Depuis une loi du 9 décembre 2016, dite Loi Sapin 2, le procureur de la République peut proposer de conclure une convention judiciaire d’intérêt public – CJIP – aux personnes morales mises en cause pour des faits de corruption, trafic d’influence, fraude fiscale, blanchiment de fraude fiscale et toute infraction connexe.
Après validation par le juge lors d’une audience publique, elle a pour effet d’éteindre l’action publique si la personne morale respecte les obligations mises à sa charge à titre d’amende (dont le montant ne peut excéder 30% du chiffre d’affaires moyen annuel), de mise en œuvre d’un programme de prévention et/ou de réparation du dommage de la victime.
Le parquet national financier l’a pratiquée à une quinzaine d’occasions avec de grands groupes HSBC , Société Générale, Google, Airbus…). Il a appliqué des amendes de 1,7 milliard d’euros au profit des caisses de l’Etat en 2022, dont 1,25 milliard de McDonald’s pour solder son contentieux fiscal.
Interrogé par le journal Les Echos, Jean-François Bohnert, chef du parquet national financier, a exposé l’intérêt de cette justice rapide et efficace mise en œuvre avec l’accord, l’adhésion, de la personne morale inculpée.
Cette justice négociée n’est pas forcément avantageuse financièrement pour les coupables, mais elle est beaucoup plus rapide, moins stressante et mieux acceptée dans la coopération qu’elle suppose au titre de la fourniture d’informations et documents. Les dirigeants sont parfois associés à cette procédure dans le cadre d’une procédure de comparution sur reconnaissance préalable de culpabilité, ou CRPC.

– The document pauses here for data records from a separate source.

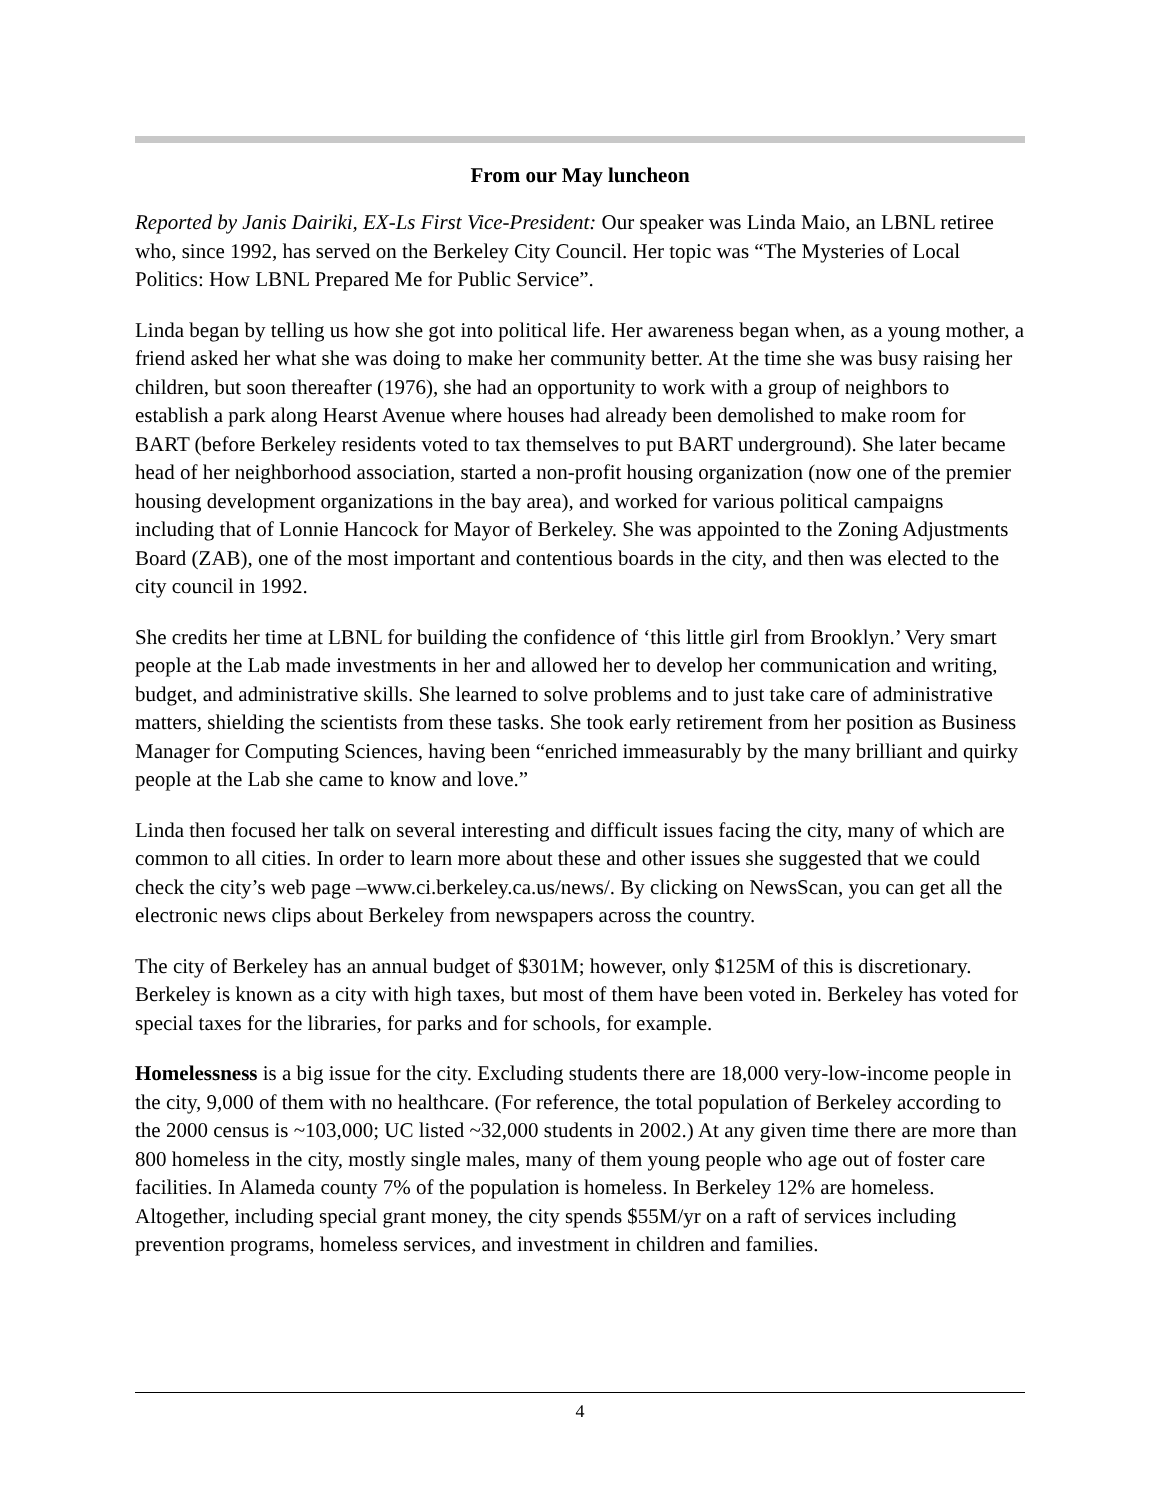From our May luncheon
Reported by Janis Dairiki, EX-Ls First Vice-President: Our speaker was Linda Maio, an LBNL retiree who, since 1992, has served on the Berkeley City Council. Her topic was “The Mysteries of Local Politics: How LBNL Prepared Me for Public Service”.
Linda began by telling us how she got into political life. Her awareness began when, as a young mother, a friend asked her what she was doing to make her community better. At the time she was busy raising her children, but soon thereafter (1976), she had an opportunity to work with a group of neighbors to establish a park along Hearst Avenue where houses had already been demolished to make room for BART (before Berkeley residents voted to tax themselves to put BART underground). She later became head of her neighborhood association, started a non-profit housing organization (now one of the premier housing development organizations in the bay area), and worked for various political campaigns including that of Lonnie Hancock for Mayor of Berkeley. She was appointed to the Zoning Adjustments Board (ZAB), one of the most important and contentious boards in the city, and then was elected to the city council in 1992.
She credits her time at LBNL for building the confidence of ‘this little girl from Brooklyn.’ Very smart people at the Lab made investments in her and allowed her to develop her communication and writing, budget, and administrative skills. She learned to solve problems and to just take care of administrative matters, shielding the scientists from these tasks. She took early retirement from her position as Business Manager for Computing Sciences, having been “enriched immeasurably by the many brilliant and quirky people at the Lab she came to know and love.”
Linda then focused her talk on several interesting and difficult issues facing the city, many of which are common to all cities. In order to learn more about these and other issues she suggested that we could check the city’s web page –www.ci.berkeley.ca.us/news/. By clicking on NewsScan, you can get all the electronic news clips about Berkeley from newspapers across the country.
The city of Berkeley has an annual budget of $301M; however, only $125M of this is discretionary. Berkeley is known as a city with high taxes, but most of them have been voted in. Berkeley has voted for special taxes for the libraries, for parks and for schools, for example.
Homelessness is a big issue for the city. Excluding students there are 18,000 very-low-income people in the city, 9,000 of them with no healthcare. (For reference, the total population of Berkeley according to the 2000 census is ~103,000; UC listed ~32,000 students in 2002.) At any given time there are more than 800 homeless in the city, mostly single males, many of them young people who age out of foster care facilities. In Alameda county 7% of the population is homeless. In Berkeley 12% are homeless. Altogether, including special grant money, the city spends $55M/yr on a raft of services including prevention programs, homeless services, and investment in children and families.
4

Déjà existait la composition pénale pour traiter des contraventions et délits sans passer par un procès. Depuis 2004, la CRPC – ou plaider-coupable- permet de juger rapidement l’auteur d’une infraction passible de moins de cinq ans de prison qui reconnaît les faits reprochés. Le procureur propose une peine. Si la peine est acceptée par l’auteur des faits, l’affaire est transmise au juge pour homologation. La victime est informée de cette procédure.
La difficulté est que parfois, et alors que l’inculpé a avoué des faits dans le cadre de la négociation, le juge refuse de valider la sentence transactionnelle. C’est arrivé à M. Bolloré ainsi qu’à un dirigeant d’UBS. Certes, les éléments recueillis par le parquet dans le cadre de la négociation transactionnelle restent en principe confidentiels si l’accord échoue. Mais ils peuvent fuiter. Il faudrait sans doute que, comme aux Etats-Unis, la transaction s’impose au juge du siège pour éviter ces mauvais pièges.
Vers une justice privée
Le développement d’une justice négociée doit permettre d’accélérer le traitement des dossiers. Elle sera sans doute développée à bon escient dans l’esprit de la réforme que veut engager le garde des Sceaux pour simplifier les procédures et désengorger les tribunaux en instituant deux autres modes alternatifs de règlement : la médiation et la conciliation dans le domaine civil plutôt que pénal. Avec un système de césure des affaires selon lequel le juge tranchera les différends en droit en laissant les parties et leurs avocats en régler les conséquences, notamment en termes pécuniaires. Le rôle de conciliation du juge permettrait ainsi de régler 72% des dossiers au Canada où des dispositions comparables sont en vigueur.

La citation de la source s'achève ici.